__PAGE EXCERPT__.
* * * * * * *
Subject: Suggested policy: capture variable passed in subroutine call
Perl's builtin capture variables like $1 have strange behaviour. They are globals, yet saved and restored for subroutine entry in a special way that differs from ordinary localization. This means it is unwise to pass $1 as an argument to a subroutine, unless you are 100% sure the subroutine's author followed the policy 'always unpack @_ first'. Any regexp operation in the subroutine will change its arguments. For example, #!/usr/bin/perl use warnings; use strict; use 5.010; my $options = 'hello'; sub f { say 'hello' if $options =~ /hello/xm; my @args = @_; say "args are @args"; } $_ = 'foo'; if (/(\w+)/xm) { f($1); } If $options = 'hello' then the call to f($1) breaks. The regexp match inside f() silently changes f's arguments. This is not such a contrived example; Date::Manip has functions like this. It is a good idea to unpack @_ first, but not passing $1 as an argument is a sensible precaution if calling third-party code that might not always follow that rule.
In progress, as Perl::Critic::Policy::Subroutine::ProhibitPassingCaptureVariable. No code committed to SVN yet, because of false positives in the authortest suite. Tom Wyant
Proposed new policy Subroutines::ProhibitPassingCaptureVariable committed to branch rt38289 as SVN revision 3168.
* * * * * * *
__INFORMATION PROVIDED__.

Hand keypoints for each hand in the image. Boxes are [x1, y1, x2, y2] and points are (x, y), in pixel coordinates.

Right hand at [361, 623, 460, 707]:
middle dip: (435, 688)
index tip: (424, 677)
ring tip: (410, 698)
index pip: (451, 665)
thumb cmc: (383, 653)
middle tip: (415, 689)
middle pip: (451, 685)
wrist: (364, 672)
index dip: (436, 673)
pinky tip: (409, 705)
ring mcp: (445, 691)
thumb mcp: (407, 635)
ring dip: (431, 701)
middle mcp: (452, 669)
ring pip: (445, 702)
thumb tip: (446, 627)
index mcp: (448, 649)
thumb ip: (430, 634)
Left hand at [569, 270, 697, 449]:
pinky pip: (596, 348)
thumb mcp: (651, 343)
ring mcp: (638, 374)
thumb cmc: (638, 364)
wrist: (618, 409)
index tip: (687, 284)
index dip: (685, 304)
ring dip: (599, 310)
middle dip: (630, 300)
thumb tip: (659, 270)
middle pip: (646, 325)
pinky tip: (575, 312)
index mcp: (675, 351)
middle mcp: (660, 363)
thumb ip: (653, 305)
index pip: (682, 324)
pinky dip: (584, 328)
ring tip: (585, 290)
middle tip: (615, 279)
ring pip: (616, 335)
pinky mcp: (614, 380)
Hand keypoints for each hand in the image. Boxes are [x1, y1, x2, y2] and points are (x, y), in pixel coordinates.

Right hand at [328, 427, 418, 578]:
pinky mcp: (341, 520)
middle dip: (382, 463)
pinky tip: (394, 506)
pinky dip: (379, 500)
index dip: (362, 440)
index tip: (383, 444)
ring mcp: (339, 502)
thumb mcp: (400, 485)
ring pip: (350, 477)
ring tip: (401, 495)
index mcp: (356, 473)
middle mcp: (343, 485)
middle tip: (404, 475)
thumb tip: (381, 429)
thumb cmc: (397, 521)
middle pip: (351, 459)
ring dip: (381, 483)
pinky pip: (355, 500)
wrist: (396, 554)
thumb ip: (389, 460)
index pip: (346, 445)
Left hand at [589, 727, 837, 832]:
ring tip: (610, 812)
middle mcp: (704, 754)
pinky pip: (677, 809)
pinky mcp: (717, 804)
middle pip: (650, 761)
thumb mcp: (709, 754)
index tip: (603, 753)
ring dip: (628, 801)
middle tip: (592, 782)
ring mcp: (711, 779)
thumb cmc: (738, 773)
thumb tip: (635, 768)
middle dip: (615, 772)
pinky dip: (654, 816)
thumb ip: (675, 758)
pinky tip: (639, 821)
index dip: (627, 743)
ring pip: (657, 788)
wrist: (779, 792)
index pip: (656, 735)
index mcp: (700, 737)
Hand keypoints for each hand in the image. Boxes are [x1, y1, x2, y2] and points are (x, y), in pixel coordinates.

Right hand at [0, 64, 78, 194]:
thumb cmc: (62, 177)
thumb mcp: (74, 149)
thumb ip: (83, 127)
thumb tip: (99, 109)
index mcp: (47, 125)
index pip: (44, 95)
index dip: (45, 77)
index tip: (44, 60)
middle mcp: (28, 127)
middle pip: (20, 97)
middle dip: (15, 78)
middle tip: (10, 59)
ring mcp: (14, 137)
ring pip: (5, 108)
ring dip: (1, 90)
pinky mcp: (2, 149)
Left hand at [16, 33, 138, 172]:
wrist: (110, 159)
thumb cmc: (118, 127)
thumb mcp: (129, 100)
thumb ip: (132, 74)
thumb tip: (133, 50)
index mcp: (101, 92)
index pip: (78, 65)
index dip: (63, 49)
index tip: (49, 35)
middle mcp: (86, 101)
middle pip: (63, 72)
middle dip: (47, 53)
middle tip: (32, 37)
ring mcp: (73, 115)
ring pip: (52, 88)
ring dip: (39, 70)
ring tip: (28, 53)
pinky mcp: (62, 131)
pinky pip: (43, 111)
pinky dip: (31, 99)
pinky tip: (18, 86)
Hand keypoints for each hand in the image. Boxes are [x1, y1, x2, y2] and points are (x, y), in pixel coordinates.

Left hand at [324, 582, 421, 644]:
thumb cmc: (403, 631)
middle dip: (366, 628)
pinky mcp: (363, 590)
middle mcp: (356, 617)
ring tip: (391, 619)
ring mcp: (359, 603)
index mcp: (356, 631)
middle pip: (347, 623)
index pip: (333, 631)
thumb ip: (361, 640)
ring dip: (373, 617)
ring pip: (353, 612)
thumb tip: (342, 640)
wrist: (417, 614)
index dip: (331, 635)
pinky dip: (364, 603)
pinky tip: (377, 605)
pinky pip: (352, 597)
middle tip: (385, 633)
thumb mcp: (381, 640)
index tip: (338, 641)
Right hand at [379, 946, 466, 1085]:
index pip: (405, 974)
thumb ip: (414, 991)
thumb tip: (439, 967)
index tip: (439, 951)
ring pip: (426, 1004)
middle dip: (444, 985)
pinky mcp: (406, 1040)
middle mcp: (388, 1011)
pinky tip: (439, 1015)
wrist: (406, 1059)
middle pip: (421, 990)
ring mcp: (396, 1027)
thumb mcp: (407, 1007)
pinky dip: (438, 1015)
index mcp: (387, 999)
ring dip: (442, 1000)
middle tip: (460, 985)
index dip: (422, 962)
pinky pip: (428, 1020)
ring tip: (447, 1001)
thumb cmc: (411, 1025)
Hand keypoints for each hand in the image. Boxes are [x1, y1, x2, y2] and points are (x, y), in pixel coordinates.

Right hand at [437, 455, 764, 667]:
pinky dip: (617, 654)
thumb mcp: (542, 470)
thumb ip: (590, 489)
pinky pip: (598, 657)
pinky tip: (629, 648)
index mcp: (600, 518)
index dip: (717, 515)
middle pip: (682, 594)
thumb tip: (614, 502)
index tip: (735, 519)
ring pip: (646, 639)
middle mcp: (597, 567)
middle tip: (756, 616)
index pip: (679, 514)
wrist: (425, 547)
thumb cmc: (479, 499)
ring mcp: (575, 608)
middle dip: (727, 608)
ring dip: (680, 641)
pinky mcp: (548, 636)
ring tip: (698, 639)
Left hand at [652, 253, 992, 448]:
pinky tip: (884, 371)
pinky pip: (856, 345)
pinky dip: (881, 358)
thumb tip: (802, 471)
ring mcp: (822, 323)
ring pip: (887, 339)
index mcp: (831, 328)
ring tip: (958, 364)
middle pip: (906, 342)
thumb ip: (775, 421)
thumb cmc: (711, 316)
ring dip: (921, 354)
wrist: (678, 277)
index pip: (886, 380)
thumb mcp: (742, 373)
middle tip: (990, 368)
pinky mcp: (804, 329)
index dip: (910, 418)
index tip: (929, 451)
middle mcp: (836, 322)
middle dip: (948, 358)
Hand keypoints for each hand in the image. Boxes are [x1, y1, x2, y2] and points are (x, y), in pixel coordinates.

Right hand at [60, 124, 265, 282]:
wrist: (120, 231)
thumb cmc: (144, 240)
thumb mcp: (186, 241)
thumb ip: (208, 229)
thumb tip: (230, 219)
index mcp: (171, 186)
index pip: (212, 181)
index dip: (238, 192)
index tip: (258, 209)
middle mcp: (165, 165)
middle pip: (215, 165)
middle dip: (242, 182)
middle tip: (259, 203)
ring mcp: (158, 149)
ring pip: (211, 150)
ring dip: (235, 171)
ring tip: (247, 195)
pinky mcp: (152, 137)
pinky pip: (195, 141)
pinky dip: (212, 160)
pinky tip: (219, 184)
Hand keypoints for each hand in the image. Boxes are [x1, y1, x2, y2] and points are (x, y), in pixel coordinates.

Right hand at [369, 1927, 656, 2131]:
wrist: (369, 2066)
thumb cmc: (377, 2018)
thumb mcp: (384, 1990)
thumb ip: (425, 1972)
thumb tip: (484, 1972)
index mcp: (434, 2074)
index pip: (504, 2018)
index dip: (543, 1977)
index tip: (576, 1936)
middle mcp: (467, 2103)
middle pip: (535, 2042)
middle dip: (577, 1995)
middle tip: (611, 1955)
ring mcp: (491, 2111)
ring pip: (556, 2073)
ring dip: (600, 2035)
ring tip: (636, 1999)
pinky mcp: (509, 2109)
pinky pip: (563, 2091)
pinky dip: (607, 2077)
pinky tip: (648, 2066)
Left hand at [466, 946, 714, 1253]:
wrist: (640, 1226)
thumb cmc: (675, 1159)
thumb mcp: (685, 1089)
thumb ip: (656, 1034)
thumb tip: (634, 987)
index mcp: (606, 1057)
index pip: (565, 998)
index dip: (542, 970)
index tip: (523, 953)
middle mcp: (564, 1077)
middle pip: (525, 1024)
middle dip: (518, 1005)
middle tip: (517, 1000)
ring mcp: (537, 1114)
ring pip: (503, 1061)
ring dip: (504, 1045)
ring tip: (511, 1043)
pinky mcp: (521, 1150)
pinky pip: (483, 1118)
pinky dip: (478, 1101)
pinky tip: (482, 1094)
* * * * * * *
__AIM OF THE TASK__. List every distinct variable that appears in the code example of the Perl policy proposal above.

__RESULT OF THE TASK__. $options, @args, @_, $_, $1